Le camp d'Aïn Issa, au Kurdistan syrien, qui s’est en partie vidé. Plusieurs centaines de femmes et d'enfants l'ont quitté dimanche
Le camp d'Aïn Issa, au Kurdistan syrien, qui s’est en partie vidé. Plusieurs centaines de femmes et d'enfants l'ont quitté dimanche © AFP / Delil SOULEIMAN

C'est l'un des trois camps gardés depuis plusieurs années par les Kurdes, en Syrie : le camp de Aïn Issa. Il est l'un des premiers camps du Kurdistan syrien a avoir accueilli des réfugiés civils syriens, puis quelques femmes de djihadistes, des Françaises ayant fui Daech avec leurs enfants. 

Dimanche, le camp s'est en partie vidé et les versions divergent sur la manière dont plusieurs centaines d'occupants ont fui. Les autorités kurdes affirment que 800 femmes et enfants se sont échappés. Parmi eux, des femmes de djihadistes. En France, des familles de ces échappés livrent une toute autre version. 

Louisa, 56 ans, donne les informations qu'elle tient de sa fille de 24 ans. Sa fille est l'une des jeunes Françaises, qui se trouvait jusqu'à hier dans ce camp de Aïn Issa.

Ma fille me disait que depuis l'offensive turque, les bombes tombaient très près des tentes du camp de Aïn Issa. Et hier, j'ai reçu des messages très inquiétants de ma fille, me disant que c'était la débandade dans le camp, que tout le monde courait partout, et les Kurdes leur ont dit de sortir du camp.

Selon la fille de Louisa, aucune Française ne s'est enfuie d'elle-même. Selon elle, ce sont bien les Kurdes qui ont ouvert les portes. "Elles sont sorties. Ma fille a un bébé de 23 mois. Elle était avec des Françaises qui ont aussi des enfants. Et comme tout autour du camp de Aïn Issa il n'y a rien, il n'y a pas de nourriture, certaines d'entre elles sont revenues au camp chercher à manger et c'est là qu'elles se sont rendu compte que les tentes brûlaient." Selon elle, ce sont les Kurdes qui ont mis le feu aux tentes.

Ma fille est seule avec son bébé dans le désert syrien, sans eau, sans abri.

Louisa assure que sa fille est maintenant en train d'errer dans le désert syrien. Seule avec son bébé de 23 mois. Et avec d'autres femmes françaises et leurs enfants ; il n'y avait que quelques Françaises à Aïn Issa. "Ma fille et son bébé se trouvent maintenant dans une région désertique, sans eau, sans nourriture, sans abri", s'inquiète Louisa. "Et plus préoccupant encore, elle était hier terriblement affolée.

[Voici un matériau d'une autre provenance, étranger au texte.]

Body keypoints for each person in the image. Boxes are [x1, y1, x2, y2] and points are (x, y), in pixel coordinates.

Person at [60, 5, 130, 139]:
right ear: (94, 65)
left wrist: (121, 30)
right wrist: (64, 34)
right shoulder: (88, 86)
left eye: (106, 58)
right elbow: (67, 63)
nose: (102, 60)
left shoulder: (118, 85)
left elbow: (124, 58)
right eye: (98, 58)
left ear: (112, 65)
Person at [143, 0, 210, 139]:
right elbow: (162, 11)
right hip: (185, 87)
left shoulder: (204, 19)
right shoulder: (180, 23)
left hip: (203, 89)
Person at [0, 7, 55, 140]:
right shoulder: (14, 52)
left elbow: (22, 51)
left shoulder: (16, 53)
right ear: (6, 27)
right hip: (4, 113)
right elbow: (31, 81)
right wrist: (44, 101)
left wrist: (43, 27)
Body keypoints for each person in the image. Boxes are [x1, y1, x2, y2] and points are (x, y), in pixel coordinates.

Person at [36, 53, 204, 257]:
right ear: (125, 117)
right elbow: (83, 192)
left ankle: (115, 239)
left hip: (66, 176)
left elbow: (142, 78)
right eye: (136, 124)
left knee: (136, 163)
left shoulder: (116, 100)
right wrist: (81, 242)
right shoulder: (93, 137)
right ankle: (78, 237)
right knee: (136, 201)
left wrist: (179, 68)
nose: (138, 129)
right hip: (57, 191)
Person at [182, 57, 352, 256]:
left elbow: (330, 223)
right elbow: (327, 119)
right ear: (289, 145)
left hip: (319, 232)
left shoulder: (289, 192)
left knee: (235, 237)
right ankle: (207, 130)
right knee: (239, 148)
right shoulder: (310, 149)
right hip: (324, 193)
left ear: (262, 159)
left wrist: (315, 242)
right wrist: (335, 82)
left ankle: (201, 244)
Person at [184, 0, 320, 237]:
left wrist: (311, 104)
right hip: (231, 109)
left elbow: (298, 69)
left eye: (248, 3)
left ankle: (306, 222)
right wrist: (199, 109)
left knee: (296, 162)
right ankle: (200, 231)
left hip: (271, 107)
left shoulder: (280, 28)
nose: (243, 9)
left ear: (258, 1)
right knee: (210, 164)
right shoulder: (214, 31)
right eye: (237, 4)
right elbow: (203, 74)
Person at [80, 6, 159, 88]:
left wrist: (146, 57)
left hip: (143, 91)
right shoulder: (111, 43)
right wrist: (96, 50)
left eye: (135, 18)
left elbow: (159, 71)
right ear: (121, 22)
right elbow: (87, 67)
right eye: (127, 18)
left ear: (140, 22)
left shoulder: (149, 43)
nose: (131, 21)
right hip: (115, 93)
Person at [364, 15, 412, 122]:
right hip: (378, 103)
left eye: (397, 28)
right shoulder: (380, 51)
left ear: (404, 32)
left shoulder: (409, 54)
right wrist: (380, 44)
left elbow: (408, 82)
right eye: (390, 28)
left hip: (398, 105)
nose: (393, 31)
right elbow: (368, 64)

Elle me disait qu'il y avait un homme syrien, armé, qui leur proposait de les sortir de cet endroit." Louisa pense que sa fille est désormais "à la merci de n'importe qui. Elle n'est plus protégée par les Kurdes qui les ont tous abandonnés".

Nous appelons le gouvernement français à rapatrier dans l'urgence les enfants français pris au piège de la guerre en Syrie.

Louisa appelle au rapatriement de son petit-fils et de sa fille.
Même demande du Collectif des familles unies, qui rassemble plusieurs parents de djihadistes et grands-parents de petits-enfants souvent âgés de moins de cinq ans. "Nous appelons le gouvernement français à rapatrier dans l'urgence les enfants français pris au piège de la guerre en Syrie, et pour des raisons de sécurité, de rapatrier leurs parents." Mais ce rapatriement, le gouvernement français l'exclut depuis plusieurs mois, face à une opinion publique hostile. 

Les autorités françaises n'ont rapatrié que quelques orphelins et enfants isolés dont les mères avaient accepté de se séparer. 17 enfants au total, rapatriés en mars puis en juin 2019. 

On estime que 300 autres enfants français sont encore dans des camps du Kurdistan syrien. Face à l'offensive turque, et devant la situation devenue explosive dans la région, un rapatriement urgent semble difficile.